**ZADANIE A:**
Na podstawie poniższego tekstu o rekultywacji hałd i składowisk odpowiedz krótko na pytania.
(i) Ile hektarów zajmuje hałda w Rudzie Śląskiej?
(ii) Jakie dwa gatunki traw zostaną nasadzone na dawnej hałdzie?
(iii) Co dziś istnieje na terenie dawnego składowiska w Gorzowie Wielkopolskim?
**ZADANIE B:**
Wypisz z poniższego tekstu o rekultywacji hałd i składowisk dokładny fragment, zaczynając od słów „Dwa etapy rekultywacji” i kończąc na słowach „Instytutem Ekologii Terenów Uprzemysłowionych w Katowicach.”.

**FRAGMENT TEKSTU:**

• • • • •

Za dobry przykład może służyć teren pocynkowej hałdy w Rudzie Śląskiej, zajmującej 6,5 ha i położonej w centrum miasta. Konsultacje i dyskusje z mieszkańcami trwały tam trzy lata. W styczniu ruszyły prace rekultywacyjne. Inwestycja ma potrwać do czerwca.
Dwa etapy rekultywacji
Przedsięwzięcie podzielono na dwa etapy. W pierwszym hałda zostanie ustabilizowana. W drugim powstanie industrialny plac zabaw, punkt widokowy, oświetlona górka saneczkowa i ścieżki spacerowe, tor do jazdy na BMX. Pojawią się też ławki, hamaki oraz sześciany z zamontowanymi fotelami. Wydzielone zostaną miejsca do grillowania i duży trawnik, na którym będzie można grać w piłkę lub badmintona.
Dalsza rekultywacja tego miejsca zostanie przeprowadzona w oparciu o badania naukowe oraz konsultacje z Instytutem Ekologii Terenów Uprzemysłowionych w Katowicach.
– Rekultywacja polegać będzie na umieszczeniu w glebie specjalnych dodatków, które będą wiązać zanieczyszczenia w części korzeniowej roślin, tak aby nie przechodziły one do ich części naziemnej. W ten sposób użytkowanie hałdy i kontakt z tak nasadzonymi roślinami będzie bezpieczny – zapewnia dr Marta Pogrzeba z Instytutu Ekologii Terenów Uprzemysłowionych w Katowicach.
Na dawnej hałdzie nasadzane zostaną specjalne gatunki traw – kostrzewa czerwona oraz życica trwała – które oprócz tego, że posiadają właściwości fitostabilizacyjnych, stosunkowo wolno rosną. Nie będą więc wymagały częstego koszenia.
Jak podkreśla prezydent miasta Grażyna Dziedzic zrekultywowana hałda stanie się również górką widokową, z której przy dobrej pogodzie będzie można podziwiać Beskidy.
Na nartach i z paralotnią ze składowiska
Zabezpieczenie składowiska wymaga odpowiedniej konstrukcji podłoża, przykrycia go grubymi i szczelnymi foliami i kilkumetrową warstwą ziemi. Instalacje wyposaża się także w systemy odprowadzające metan, który może być wykorzystywany m.in. do zasilania mini-elektrowni.
Wyrobiska w Machowie, Piasecznie zostały wykorzystane jako jeziora rekreacyjne. Na terenie dawnego składowiska w Gorzowie Wielkopolskim dziś istnieje pole golfowe.
W Holandii na dawnych składowiskach tworzone są m.in. kryte stoki narciarskie. Przykładem składowiska zrekultywowanego z myślą o polskich miłośnikach narciarstwa jest Park Szczęśliwicki na warszawskiej Ochocie. Po drugiej wojnie powstała tam górka, na którą zwożono odpady, zwłaszcza gruz. W końcu tereny poddano rekultywacji, na górce utworzono stok narciarski, a w glinianych wyrobiskach – zbiorniki rekreacyjno-wędkarskie. Powstały tam również obiekty rekreacyjne, sportowe i place zabaw.

• • • • •

**ZEBRANY MATERIAŁ:**
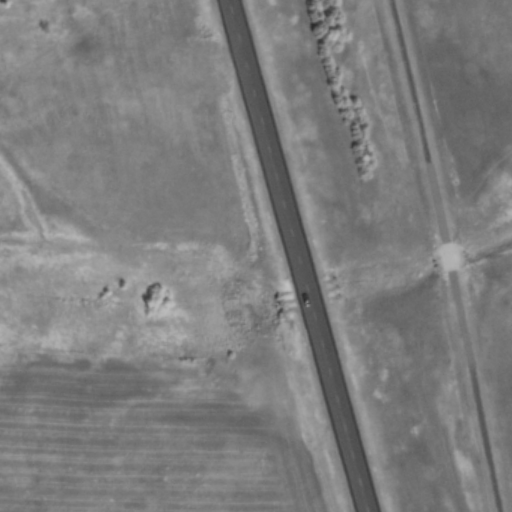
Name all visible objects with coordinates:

• • • • •

**ROZWIĄZANIE A:**
(i) 6,5 ha.
(ii) Kostrzewa czerwona i życica trwała.
(iii) Pole golfowe.

**ROZWIĄZANIE B:**
Dwa etapy rekultywacji
Przedsięwzięcie podzielono na dwa etapy. W pierwszym hałda zostanie ustabilizowana. W drugim powstanie industrialny plac zabaw, punkt widokowy, oświetlona górka saneczkowa i ścieżki spacerowe, tor do jazdy na BMX. Pojawią się też ławki, hamaki oraz sześciany z zamontowanymi fotelami. Wydzielone zostaną miejsca do grillowania i duży trawnik, na którym będzie można grać w piłkę lub badmintona.
Dalsza rekultywacja tego miejsca zostanie przeprowadzona w oparciu o badania naukowe oraz konsultacje z Instytutem Ekologii Terenów Uprzemysłowionych w Katowicach.